◆ **Source data**

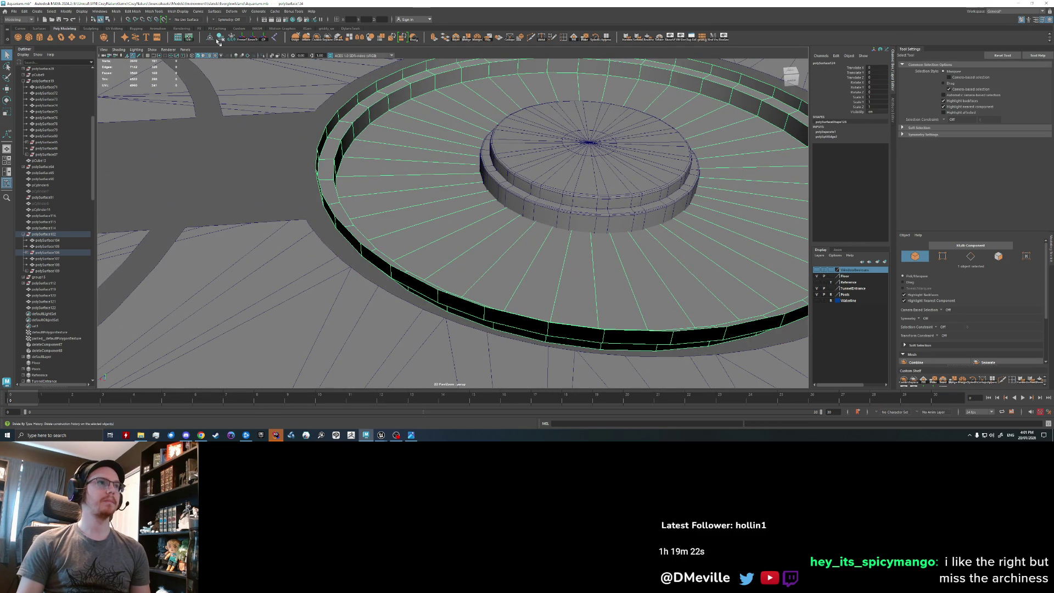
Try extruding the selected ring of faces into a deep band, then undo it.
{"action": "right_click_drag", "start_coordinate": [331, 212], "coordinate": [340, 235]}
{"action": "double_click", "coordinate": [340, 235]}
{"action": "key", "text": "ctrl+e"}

...

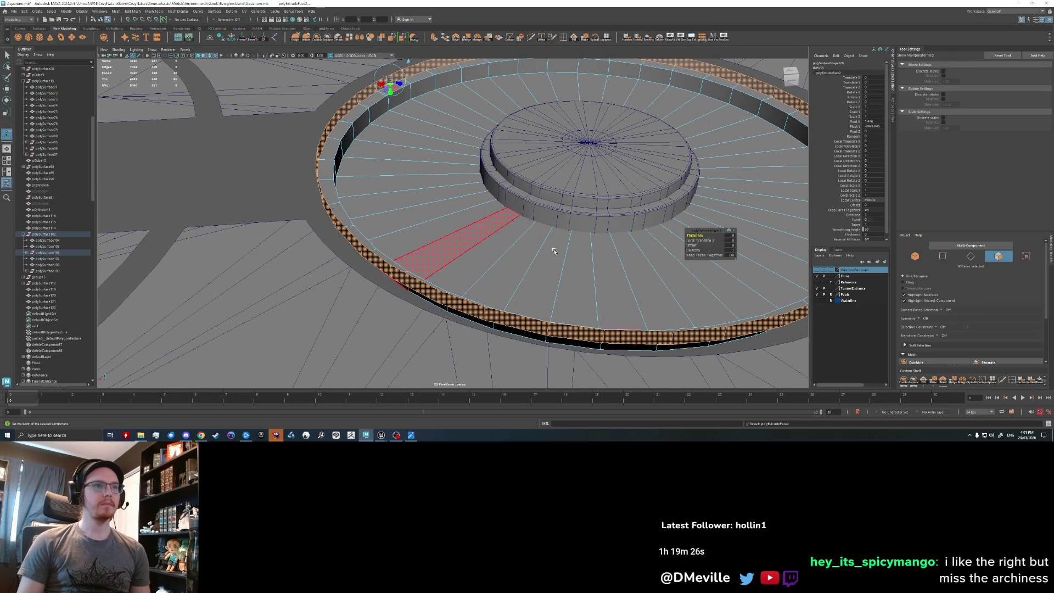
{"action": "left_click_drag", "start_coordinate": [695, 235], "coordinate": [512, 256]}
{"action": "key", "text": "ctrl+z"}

◆ **Task statement**
Search the entries for "text" and copy each matching line.

◆ **Answer below**
{"action": "key", "text": "ctrl+e"}
{"action": "key", "text": "ctrl+z"}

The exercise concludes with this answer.